Elizabeth Johnson on Celia Reisman

I’m an oil painter and I try to be interested in social media, I really do. But I’ve got a tiny problem with monitoring local online real estate. (I could stop any day, really!) Red hearts applied to photographs of paintings don’t thrill me like scrolling though snapshots of promising, underpriced properties rife with original molding, hardwood floors, gardens, outbuildings and porches. By now I should know how the story ends––I’m not going to buy a new house––but the kick comes from exploring virtual spaces, other people’s aesthetics and their once-private-now-public nooks and crannies.

Last month, out of the blue, a DM from painter Celia Reisman arrived on Instagram kindly saying that she liked my painting of a street view near my house. It turns out that she lives nearby and her show Borderlands is on exhibit now at Gross McCleaf Gallery in Philadelphia (through November 28). She creates oil paintings from gouache drawings made from direct observation in a parked car, occasionally making small oils on site. She rarely uses photos of a site for reference, preferring instead to return to the original location.

(Excerpts from a dataset)
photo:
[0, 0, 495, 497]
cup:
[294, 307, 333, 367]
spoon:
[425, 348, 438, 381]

- Your task: In the piece on Celia Reisman above, list the features that the underpriced properties in the real estate snapshots are said to be rife with.

- Task response: Original molding, hardwood floors, gardens, outbuildings, porches